▶ Instructions
(a) Echo, word for word, the section of the actor-analogy passage that opens with the words containing "Four o’clock in the afternoon is" and closes with "is to resolve.".
(b) In the actor-analogy passage, in which century is the play's scene set?

▶ Provided passage
--*--

Your own environment includes far more than you may have supposed. Earlier I referred to your environment in terms of the daily physical existence and surroundings with which you are currently connected. In actuality, you are aware of very little of your larger, more extensive environment. Consider your present self as an actor in a play; hardly a new analogy, but a suitable one. The scene is set in the twentieth century. You create the props, the settings, the themes; in fact you write, produce, and act in the entire production — you and every other individual who takes part.

[... 4 paragraphs ...]

Four o’clock in the afternoon is a very handy reference. You can say to a friend, “I will meet you at four o’clock at the corner,” or at a restaurant, for a drink or a chat or a meal, and your friend will know precisely where and when he will find you. This will happen despite the fact that four o’clock in the afternoon has no basic meaning, but is an agreed-upon designation — a gentlemen’s agreement, if you prefer. If you attend the theatre at nine o’clock in the evening, but the actions of the play take place within the morning hours, and the actors are shown eating breakfast, you accept the time as given within the theatre’s play. You also pretend that it is morning.

[... 15 paragraphs ...]

Now (humorously louder): in some plays, generally speaking, the actors are each working on a seemingly minute portion of a larger problem that the play itself is to resolve.

--*--

▶ Dataset rows
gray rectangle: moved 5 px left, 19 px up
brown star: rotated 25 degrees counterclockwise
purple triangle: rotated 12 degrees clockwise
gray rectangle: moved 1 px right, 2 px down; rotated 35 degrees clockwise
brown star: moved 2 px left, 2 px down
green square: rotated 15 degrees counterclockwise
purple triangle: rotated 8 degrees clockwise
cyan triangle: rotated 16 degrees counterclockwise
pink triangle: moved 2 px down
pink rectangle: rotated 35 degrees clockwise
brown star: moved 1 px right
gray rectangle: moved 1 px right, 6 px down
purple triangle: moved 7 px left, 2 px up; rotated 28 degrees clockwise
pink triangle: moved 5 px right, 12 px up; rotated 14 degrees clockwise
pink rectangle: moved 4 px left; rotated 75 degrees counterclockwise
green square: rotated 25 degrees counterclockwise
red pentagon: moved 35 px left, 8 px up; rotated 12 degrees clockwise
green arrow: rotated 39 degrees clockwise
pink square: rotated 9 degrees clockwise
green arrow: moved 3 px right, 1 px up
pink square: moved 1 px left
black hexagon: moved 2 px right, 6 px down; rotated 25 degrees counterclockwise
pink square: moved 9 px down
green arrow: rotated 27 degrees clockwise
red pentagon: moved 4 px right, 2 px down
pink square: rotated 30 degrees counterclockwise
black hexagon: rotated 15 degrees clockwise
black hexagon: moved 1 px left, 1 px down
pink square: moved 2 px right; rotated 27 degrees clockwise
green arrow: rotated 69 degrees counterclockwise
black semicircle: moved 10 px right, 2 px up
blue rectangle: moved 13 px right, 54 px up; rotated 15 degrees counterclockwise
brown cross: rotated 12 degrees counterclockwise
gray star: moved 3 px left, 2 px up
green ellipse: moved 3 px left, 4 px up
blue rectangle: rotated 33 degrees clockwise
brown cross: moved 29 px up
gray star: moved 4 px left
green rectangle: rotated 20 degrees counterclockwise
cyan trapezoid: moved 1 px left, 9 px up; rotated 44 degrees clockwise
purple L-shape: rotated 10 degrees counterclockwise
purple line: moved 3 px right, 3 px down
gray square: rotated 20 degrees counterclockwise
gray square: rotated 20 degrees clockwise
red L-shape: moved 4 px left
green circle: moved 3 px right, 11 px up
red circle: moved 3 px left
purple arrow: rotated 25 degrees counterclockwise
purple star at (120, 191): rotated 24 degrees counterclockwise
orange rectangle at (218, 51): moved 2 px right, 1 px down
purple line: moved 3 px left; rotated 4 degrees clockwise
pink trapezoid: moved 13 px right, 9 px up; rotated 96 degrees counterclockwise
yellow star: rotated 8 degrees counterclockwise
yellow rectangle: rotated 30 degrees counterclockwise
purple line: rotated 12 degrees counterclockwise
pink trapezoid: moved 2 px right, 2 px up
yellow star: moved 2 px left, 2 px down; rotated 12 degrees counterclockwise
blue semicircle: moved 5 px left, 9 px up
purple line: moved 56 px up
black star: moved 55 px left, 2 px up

--*--

▶ Task responses
(a)
Four o’clock in the afternoon is a very handy reference. You can say to a friend, “I will meet you at four o’clock at the corner,” or at a restaurant, for a drink or a chat or a meal, and your friend will know precisely where and when he will find you. This will happen despite the fact that four o’clock in the afternoon has no basic meaning, but is an agreed-upon designation — a gentlemen’s agreement, if you prefer. If you attend the theatre at nine o’clock in the evening, but the actions of the play take place within the morning hours, and the actors are shown eating breakfast, you accept the time as given within the theatre’s play. You also pretend that it is morning.

[... 15 paragraphs ...]

Now (humorously louder): in some plays, generally speaking, the actors are each working on a seemingly minute portion of a larger problem that the play itself is to resolve.

(b) The twentieth century.